Who Should Own In-the-Body Medical Data in the Age of eHealth?

By on June 29th, 2017 in Editorial & Opinion, Health & Medical, Magazine Articles

Within the next decade, reactive medical practices will evolve into what has been popularly coined “P4” medicine — predictive, preventive, personalized, and participatory. Examinations will take place at home. Devices connected to the body, externally and internally, will send medical data into the cloud, where expert systems will analyze and determine wellness and disease, and will tweak, in real time, personalized electronic prescriptions for medical treatment and anatomical enhancement. Patients should own this data, and here is why.

Expert systems will be able to acquire physiological data from sensors (e.g., temperature, electrical activity, oxygen levels), which will be supplied to processors to draw inferences about medical conditions using decision trees, neural networks, and statistical inference engines, to provide for diagnoses and prognoses. This information will be sent to a physician, and depending on the diagnosis, it may be used to alert health officials, such as the National Center for Disease Control, of impending pandemics, or the potential transmission of “private” diseases, such as AIDS, at the level of the individual.

These systems will have the capability to track our instantaneous physiological condition, update parameters if necessary, and identify location. Clearly, if the channels between the expert system and our devices are left wide open to government, commercial, and nefarious interests — as some might conclude is the case with our connection to the Internet — we might find our cherished autonomy in jeopardy. Prospective “electronic medicine” will raise privacy and security issues that will make present day concerns for medical records privacy seem benign by comparison.

What price will we pay in individual liberty and privacy for this level of social utility? And, importantly who should own the data? This question leads to the question of who should have access and control over the data: government, private enterprise, or the individual?

Before we answer these questions, let us distinguish between medical data and medical information. Medical data consists of electronic data representations directly related to a patient (e.g., heartbeats) as acquired through a sensing device (e.g., pacemaker). The data is useful when it exists in a permissible medical context, such as in a feedback loop to control and maintain stasis (e.g., glucose levels), or to diagnose when a medical event occurs (e.g., fibrillation). Medical data at the patient level also includes transmission protocols, such as device addresses, packet control data, hash codes, and encryption keys.
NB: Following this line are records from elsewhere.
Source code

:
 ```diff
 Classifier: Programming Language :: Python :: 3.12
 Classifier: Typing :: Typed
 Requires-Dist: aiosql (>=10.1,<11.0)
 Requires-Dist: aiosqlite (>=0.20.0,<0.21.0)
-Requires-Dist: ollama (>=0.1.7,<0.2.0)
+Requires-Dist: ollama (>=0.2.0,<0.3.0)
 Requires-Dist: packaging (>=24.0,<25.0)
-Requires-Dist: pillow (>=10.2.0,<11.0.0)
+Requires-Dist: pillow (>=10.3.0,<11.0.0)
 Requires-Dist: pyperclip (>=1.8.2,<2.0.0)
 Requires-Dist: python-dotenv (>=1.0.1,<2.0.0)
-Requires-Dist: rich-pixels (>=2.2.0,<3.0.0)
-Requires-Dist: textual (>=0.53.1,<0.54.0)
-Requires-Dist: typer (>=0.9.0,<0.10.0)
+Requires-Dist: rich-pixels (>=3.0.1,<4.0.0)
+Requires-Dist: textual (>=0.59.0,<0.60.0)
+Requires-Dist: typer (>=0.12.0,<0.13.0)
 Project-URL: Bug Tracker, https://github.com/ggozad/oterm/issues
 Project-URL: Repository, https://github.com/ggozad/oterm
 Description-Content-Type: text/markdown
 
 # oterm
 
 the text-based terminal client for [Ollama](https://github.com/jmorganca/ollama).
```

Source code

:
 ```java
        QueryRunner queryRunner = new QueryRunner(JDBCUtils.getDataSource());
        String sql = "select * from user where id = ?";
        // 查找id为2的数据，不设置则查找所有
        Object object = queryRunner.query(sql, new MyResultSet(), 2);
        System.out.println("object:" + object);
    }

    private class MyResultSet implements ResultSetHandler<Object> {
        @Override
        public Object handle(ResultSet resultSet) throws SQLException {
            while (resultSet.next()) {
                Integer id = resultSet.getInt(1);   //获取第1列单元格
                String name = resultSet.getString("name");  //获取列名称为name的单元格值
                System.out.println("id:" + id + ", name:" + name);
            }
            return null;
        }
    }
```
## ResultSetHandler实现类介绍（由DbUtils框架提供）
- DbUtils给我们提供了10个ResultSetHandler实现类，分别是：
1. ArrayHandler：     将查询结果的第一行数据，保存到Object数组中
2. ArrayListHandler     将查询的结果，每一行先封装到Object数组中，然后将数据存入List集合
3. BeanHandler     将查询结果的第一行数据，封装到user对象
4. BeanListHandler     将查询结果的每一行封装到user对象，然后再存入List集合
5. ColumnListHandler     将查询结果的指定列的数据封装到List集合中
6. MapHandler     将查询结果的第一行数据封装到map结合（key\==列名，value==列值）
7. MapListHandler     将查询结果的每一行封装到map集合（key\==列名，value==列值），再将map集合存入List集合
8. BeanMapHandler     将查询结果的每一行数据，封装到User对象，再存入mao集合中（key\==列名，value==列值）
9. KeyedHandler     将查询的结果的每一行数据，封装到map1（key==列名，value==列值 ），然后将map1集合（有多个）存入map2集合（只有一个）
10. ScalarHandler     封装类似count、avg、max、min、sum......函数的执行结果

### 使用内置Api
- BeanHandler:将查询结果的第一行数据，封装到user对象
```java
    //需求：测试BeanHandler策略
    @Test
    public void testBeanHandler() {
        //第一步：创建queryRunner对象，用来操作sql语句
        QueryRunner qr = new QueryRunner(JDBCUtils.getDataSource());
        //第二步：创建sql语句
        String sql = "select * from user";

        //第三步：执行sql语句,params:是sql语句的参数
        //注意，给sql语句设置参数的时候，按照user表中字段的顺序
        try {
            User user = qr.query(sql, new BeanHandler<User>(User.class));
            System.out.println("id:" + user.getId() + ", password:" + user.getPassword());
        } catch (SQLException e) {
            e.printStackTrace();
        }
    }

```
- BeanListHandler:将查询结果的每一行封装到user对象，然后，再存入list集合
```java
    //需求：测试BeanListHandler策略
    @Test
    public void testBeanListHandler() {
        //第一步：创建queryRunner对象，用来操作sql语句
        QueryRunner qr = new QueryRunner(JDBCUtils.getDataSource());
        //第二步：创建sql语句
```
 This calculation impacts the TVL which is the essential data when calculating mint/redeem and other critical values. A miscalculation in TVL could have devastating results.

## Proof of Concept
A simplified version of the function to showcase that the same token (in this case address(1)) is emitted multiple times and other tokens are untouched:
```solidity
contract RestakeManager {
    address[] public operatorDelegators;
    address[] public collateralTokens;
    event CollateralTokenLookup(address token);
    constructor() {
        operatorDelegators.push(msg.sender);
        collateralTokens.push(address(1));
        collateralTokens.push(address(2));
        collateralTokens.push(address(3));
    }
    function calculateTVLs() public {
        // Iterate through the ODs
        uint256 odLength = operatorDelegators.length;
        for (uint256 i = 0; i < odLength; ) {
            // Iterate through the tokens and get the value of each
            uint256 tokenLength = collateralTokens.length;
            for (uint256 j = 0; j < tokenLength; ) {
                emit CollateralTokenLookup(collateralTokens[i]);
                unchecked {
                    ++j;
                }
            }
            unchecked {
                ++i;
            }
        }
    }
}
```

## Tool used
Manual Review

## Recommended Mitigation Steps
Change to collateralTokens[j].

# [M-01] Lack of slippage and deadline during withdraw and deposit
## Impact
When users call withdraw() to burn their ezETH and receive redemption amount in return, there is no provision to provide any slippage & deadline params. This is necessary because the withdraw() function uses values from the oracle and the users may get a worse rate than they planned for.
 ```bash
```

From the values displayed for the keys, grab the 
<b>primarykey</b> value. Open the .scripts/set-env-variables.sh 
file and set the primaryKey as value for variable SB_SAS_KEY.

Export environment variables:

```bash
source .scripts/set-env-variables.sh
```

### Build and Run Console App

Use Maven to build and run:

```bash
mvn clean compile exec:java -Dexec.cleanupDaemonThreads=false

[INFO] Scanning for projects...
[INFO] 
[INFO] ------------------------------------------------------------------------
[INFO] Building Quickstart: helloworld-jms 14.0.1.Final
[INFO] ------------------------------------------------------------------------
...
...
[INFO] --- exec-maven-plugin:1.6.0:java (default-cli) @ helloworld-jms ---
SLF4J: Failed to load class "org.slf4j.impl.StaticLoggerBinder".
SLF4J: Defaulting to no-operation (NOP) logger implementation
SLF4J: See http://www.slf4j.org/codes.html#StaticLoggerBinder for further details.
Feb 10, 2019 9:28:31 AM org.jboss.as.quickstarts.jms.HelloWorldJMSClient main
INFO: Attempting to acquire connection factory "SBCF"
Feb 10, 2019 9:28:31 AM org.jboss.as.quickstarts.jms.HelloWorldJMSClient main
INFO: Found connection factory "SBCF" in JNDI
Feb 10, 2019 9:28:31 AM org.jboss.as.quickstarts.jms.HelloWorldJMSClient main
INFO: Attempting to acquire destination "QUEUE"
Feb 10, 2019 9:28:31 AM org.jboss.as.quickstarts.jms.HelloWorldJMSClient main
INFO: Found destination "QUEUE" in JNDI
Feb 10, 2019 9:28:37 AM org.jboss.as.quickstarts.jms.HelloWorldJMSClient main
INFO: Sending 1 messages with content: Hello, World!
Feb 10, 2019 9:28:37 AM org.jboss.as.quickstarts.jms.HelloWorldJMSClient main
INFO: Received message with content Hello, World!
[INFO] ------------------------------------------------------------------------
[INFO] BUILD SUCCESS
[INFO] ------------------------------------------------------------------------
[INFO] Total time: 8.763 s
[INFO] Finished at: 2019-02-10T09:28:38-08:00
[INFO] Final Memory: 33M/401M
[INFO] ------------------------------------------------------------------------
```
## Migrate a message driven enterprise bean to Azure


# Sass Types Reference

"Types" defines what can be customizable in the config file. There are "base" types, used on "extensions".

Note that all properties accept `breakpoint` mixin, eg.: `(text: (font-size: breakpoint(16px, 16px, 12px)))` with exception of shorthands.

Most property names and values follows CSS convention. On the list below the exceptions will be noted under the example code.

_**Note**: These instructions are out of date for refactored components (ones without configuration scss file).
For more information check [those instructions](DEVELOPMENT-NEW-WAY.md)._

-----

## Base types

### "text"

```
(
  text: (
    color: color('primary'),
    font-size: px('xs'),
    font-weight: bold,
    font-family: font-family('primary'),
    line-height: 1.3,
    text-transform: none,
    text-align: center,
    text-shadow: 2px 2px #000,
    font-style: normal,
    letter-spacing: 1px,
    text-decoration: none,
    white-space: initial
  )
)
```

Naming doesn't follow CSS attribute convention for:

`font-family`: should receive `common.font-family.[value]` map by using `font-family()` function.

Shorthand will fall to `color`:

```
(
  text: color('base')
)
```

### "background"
Medical data will be accumulated in knowledge bases and used by inference engines to form the basis of medical information, which is typically embodied in a patient record. The data and information may be parsed, so it exists in various places, usually as paper-based or electronic charts, so that doctors can have access. Charts authored by doctors are considered medico-legal records, and in the U.S., through convention and law, are typically “owned” by the doctor. The difference between medical data and medical information is more than semantic. Although valid arguments might be made as to the right of a patient to own his or her medical record, our attention is drawn to medical data, because it further differentiates itself on the basis of 1) the potential for non-medical uses, 2) the seriousness of harm that may occur in its misuse, and 3) the lack of present day protection for its privacy and security.

“Electronic medicine” will raise privacy and security issues that will make present day concerns for medical records privacy seem benign by comparison.

Two primary concepts in medical ethics relate to autonomy and non-maleficence. Autonomy deals with the natural rights of individuals to self-determination and by extension the ability to make informed decisions. The concept of non-maleficence is rooted in the dictum, “first, do no harm.” These principles serve in part as the predicate for the jurisprudential right to privacy and to one’s liberty interest (i.e., to be free from harm, to be let alone.) Personal ownership, which is complete interest and title to medical data and the power to enforce those rights, better assures that the data will be used for its intended purpose.

Common experience has shown that sharing personal data over networks, for instance when we search a website, apply for credit, or make purchases, often leads to commercial and government intrusion. Government listens in, ostensibly for security reasons, and businesses find ways to commoditize our information for advertising and product solicitation. In other cases, personal identity information is hacked for amassing non-publicly available information, creating fake IDs, passports, and fraudulently accessing bank accounts.

The Medical Device Security Center, a partnership among several highly respected institutions, has as its mission the balancing of security, privacy, safety, and effectiveness for next-generation medical healthcare devices. In one study they easily purchased a used transmit/receiver online, and gained access to a heart defibrillator/pacemaker, following which they accessed medical telemetry data: patient name, diagnosis, and successfully reprogrammed, shut down, depleted its battery, and delivered potentially fatal jolts of electricity. In 2011 a researcher told a Black Hat 2011 audience that vulnerabilities with implanted insulin pumps worn by diabetics allowed hackers to remotely control dosage rates. As in-the-body devices proliferate matters can only worsen. Unlike hacking financial or medical records, where the losses are ultimately economic or privacy, these crimes constitute an assault, not merely affecting a specific victim, but an entire class within a population.

Little doubt exists that the future practice of medicine for cure, palliation and human enhancement will be moved by computers integrally connected to the body. The only way to protect our well-being is absolute, patient owned medical data.